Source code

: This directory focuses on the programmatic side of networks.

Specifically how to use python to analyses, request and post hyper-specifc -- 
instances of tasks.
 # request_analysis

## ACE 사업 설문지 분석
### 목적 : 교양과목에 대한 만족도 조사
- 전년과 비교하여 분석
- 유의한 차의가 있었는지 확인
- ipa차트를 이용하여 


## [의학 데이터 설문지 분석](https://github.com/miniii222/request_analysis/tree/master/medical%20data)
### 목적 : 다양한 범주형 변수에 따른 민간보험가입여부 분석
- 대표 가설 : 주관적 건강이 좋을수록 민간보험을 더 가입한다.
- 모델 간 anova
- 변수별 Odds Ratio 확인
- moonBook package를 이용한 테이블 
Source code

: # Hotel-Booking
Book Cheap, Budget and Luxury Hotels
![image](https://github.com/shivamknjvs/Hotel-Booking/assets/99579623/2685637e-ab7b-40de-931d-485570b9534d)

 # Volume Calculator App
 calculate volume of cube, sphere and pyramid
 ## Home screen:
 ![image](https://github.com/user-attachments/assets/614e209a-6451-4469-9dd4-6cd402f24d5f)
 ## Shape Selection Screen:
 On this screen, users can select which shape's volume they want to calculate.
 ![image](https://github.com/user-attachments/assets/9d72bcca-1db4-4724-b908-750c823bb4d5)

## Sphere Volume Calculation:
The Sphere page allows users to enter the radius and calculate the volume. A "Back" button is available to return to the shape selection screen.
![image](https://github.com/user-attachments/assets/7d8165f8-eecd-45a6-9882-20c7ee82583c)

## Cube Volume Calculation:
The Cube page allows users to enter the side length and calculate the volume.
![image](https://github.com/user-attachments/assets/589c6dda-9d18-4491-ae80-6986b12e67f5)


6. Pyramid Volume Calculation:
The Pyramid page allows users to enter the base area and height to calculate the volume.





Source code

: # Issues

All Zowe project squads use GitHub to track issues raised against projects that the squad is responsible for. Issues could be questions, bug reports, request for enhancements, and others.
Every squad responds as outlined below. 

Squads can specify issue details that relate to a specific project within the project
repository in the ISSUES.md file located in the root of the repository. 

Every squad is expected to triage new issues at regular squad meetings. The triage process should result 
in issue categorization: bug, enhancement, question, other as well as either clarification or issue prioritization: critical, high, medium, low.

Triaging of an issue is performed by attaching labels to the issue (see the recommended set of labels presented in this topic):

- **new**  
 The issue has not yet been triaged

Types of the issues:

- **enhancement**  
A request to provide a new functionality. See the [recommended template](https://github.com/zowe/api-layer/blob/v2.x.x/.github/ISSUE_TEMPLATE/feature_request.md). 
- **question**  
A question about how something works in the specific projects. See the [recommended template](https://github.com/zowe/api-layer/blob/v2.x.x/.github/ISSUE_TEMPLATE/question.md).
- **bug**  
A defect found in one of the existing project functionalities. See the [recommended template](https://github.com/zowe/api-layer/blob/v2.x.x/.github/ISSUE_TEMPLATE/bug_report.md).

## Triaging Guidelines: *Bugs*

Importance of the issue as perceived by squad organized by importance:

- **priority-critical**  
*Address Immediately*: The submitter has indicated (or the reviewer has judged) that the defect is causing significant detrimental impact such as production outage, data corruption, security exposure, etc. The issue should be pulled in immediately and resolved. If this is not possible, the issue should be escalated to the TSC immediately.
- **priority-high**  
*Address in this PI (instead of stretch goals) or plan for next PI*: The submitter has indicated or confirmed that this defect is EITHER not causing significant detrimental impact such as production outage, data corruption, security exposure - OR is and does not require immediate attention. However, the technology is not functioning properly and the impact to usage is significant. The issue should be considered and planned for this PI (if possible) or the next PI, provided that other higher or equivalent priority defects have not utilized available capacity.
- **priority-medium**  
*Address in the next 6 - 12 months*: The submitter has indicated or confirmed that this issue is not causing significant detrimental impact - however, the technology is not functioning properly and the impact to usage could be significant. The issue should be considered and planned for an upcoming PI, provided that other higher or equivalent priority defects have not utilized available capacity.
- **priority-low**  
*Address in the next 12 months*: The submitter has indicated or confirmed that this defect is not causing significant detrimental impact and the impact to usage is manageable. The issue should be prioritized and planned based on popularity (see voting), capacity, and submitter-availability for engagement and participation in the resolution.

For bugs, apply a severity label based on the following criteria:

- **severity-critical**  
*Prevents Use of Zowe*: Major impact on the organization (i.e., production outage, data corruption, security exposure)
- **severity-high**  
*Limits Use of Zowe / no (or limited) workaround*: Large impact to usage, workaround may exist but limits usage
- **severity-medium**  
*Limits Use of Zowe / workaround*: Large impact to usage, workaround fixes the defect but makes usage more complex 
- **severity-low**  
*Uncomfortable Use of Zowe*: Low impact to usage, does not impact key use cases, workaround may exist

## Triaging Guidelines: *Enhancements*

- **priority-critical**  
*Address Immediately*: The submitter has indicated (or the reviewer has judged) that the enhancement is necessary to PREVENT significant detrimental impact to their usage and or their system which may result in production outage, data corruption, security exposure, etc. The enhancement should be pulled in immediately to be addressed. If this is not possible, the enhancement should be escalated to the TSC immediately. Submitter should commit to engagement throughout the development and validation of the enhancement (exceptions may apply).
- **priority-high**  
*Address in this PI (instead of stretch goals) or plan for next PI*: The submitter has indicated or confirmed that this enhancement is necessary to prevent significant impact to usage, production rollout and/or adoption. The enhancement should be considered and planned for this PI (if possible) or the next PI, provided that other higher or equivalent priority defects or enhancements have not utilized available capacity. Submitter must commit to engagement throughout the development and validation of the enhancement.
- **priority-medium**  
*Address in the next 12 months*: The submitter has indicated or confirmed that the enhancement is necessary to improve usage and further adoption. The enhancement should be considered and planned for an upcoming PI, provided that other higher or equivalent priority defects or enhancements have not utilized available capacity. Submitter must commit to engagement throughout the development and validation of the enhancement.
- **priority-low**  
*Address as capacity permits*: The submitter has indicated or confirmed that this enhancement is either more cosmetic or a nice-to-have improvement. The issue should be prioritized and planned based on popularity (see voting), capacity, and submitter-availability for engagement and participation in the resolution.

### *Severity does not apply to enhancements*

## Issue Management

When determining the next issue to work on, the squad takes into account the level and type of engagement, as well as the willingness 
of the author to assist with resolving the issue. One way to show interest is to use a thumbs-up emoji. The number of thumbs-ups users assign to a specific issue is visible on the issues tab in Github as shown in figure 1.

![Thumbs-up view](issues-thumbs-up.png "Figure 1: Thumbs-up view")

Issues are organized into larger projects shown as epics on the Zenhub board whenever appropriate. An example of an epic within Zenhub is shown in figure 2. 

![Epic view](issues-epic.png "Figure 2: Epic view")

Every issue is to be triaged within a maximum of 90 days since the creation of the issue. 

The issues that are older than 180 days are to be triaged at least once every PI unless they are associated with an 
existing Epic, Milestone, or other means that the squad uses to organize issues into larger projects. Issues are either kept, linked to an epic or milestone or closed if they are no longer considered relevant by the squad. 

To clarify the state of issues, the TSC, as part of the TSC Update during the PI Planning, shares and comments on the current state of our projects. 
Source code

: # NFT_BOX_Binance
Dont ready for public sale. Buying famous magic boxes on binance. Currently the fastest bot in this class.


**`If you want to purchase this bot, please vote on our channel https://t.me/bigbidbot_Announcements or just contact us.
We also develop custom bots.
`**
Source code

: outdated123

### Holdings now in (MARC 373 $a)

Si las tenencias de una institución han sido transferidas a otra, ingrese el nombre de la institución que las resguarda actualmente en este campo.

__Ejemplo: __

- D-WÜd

...

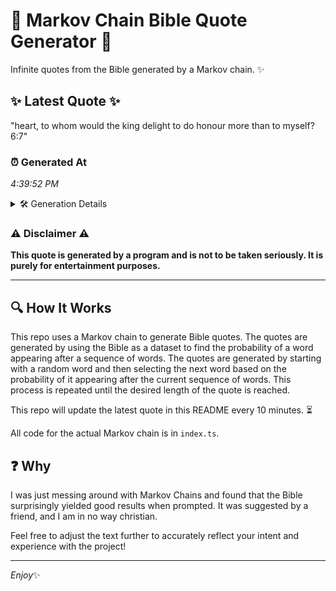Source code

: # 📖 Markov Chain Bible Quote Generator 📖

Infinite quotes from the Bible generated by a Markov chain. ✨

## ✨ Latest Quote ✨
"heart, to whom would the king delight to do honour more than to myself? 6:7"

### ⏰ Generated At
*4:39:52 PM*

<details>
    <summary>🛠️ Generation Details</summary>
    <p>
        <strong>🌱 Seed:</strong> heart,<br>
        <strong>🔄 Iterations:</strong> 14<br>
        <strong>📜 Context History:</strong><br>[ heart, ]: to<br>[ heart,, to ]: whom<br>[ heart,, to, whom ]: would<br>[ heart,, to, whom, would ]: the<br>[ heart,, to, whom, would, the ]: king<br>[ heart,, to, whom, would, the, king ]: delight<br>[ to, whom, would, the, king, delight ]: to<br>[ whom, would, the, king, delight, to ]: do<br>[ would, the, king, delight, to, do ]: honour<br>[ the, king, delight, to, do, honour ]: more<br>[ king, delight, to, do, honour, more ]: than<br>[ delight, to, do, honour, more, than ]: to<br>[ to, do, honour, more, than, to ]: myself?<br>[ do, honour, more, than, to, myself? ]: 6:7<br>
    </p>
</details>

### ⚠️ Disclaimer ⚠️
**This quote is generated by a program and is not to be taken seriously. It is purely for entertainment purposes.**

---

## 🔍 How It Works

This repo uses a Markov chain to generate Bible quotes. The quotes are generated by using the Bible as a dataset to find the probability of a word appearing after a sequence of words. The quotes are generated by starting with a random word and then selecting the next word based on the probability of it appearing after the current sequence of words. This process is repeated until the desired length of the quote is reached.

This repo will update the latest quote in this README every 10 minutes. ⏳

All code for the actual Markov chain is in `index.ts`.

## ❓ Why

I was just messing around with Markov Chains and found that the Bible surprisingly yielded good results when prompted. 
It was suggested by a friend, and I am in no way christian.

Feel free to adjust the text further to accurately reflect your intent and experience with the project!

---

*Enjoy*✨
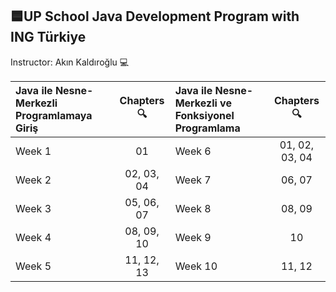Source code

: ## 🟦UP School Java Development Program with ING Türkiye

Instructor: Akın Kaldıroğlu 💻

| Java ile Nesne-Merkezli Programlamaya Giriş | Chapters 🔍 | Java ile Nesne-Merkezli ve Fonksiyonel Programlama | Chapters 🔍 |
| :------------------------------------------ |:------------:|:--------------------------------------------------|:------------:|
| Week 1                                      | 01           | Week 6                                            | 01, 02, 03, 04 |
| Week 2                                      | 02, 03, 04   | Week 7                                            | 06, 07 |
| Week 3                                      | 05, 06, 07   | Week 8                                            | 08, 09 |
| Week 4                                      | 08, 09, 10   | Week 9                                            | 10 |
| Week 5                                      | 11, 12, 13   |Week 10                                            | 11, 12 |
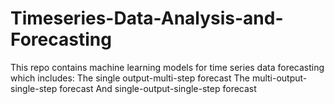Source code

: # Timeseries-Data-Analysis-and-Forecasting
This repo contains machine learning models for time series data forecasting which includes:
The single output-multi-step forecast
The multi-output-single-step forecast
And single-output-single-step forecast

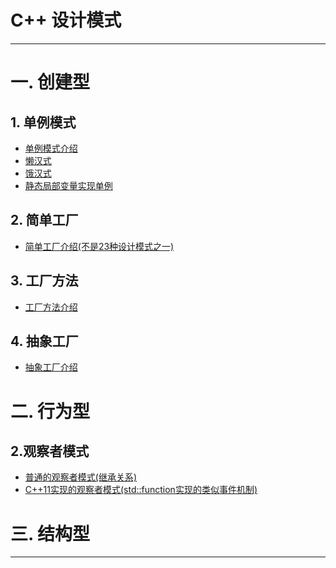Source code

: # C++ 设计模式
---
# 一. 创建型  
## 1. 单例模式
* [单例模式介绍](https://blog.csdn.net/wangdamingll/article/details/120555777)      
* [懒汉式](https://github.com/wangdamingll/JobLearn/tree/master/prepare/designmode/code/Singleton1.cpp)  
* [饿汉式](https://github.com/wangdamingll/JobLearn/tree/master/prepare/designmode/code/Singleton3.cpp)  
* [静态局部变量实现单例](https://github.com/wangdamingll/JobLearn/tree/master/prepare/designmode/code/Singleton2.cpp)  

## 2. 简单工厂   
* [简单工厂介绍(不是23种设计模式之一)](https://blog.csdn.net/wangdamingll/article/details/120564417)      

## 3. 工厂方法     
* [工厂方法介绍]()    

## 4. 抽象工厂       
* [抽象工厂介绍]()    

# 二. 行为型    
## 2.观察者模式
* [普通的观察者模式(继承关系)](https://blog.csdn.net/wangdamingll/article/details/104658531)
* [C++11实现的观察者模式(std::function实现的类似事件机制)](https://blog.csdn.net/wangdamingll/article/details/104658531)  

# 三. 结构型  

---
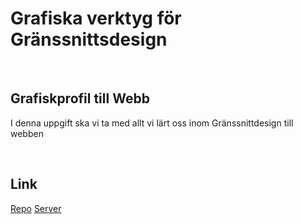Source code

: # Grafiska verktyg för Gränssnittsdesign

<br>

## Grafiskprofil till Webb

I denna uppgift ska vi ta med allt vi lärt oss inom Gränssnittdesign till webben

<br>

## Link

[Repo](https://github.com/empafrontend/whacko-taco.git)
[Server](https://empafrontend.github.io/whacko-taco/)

* * *

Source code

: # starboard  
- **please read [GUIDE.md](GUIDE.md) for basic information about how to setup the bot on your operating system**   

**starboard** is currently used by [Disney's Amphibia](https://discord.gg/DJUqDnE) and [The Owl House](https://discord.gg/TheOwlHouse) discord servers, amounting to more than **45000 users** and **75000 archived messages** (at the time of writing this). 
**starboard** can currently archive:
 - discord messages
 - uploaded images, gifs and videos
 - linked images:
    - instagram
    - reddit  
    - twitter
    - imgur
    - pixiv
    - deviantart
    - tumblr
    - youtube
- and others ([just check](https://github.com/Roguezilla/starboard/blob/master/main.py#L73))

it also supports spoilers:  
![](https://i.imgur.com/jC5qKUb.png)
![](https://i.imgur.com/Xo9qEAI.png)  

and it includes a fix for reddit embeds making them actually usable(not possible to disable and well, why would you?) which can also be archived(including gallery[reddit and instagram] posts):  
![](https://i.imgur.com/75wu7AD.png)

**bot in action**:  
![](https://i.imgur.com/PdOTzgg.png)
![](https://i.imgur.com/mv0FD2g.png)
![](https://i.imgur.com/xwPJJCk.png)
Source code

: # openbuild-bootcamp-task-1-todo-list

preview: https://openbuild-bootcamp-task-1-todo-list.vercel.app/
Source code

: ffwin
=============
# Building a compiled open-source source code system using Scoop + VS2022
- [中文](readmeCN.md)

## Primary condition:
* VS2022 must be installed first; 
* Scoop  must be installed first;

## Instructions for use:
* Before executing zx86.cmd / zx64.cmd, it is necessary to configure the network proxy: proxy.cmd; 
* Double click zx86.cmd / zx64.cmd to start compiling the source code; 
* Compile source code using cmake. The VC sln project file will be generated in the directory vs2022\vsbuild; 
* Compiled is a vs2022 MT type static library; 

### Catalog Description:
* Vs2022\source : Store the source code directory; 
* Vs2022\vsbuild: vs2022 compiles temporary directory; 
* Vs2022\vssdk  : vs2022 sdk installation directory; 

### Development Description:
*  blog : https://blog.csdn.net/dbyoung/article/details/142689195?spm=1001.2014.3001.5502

• **What the task asks**: Track down all lines above with the string "more" and copy them.

• **Solution to this exercise**:
*Limits Use of Zowe / workaround*: Large impact to usage, workaround fixes the defect but makes usage more complex 
*Address as capacity permits*: The submitter has indicated or confirmed that this enhancement is either more cosmetic or a nice-to-have improvement. The issue should be prioritized and planned based on popularity (see voting), capacity, and submitter-availability for engagement and participation in the resolution.
"heart, to whom would the king delight to do honour more than to myself? 6:7"
        <strong>📜 Context History:</strong><br>[ heart, ]: to<br>[ heart,, to ]: whom<br>[ heart,, to, whom ]: would<br>[ heart,, to, whom, would ]: the<br>[ heart,, to, whom, would, the ]: king<br>[ heart,, to, whom, would, the, king ]: delight<br>[ to, whom, would, the, king, delight ]: to<br>[ whom, would, the, king, delight, to ]: do<br>[ would, the, king, delight, to, do ]: honour<br>[ the, king, delight, to, do, honour ]: more<br>[ king, delight, to, do, honour, more ]: than<br>[ delight, to, do, honour, more, than ]: to<br>[ to, do, honour, more, than, to ]: myself?<br>[ do, honour, more, than, to, myself? ]: 6:7<br>
**starboard** is currently used by [Disney's Amphibia](https://discord.gg/DJUqDnE) and [The Owl House](https://discord.gg/TheOwlHouse) discord servers, amounting to more than **45000 users** and **75000 archived messages** (at the time of writing this). 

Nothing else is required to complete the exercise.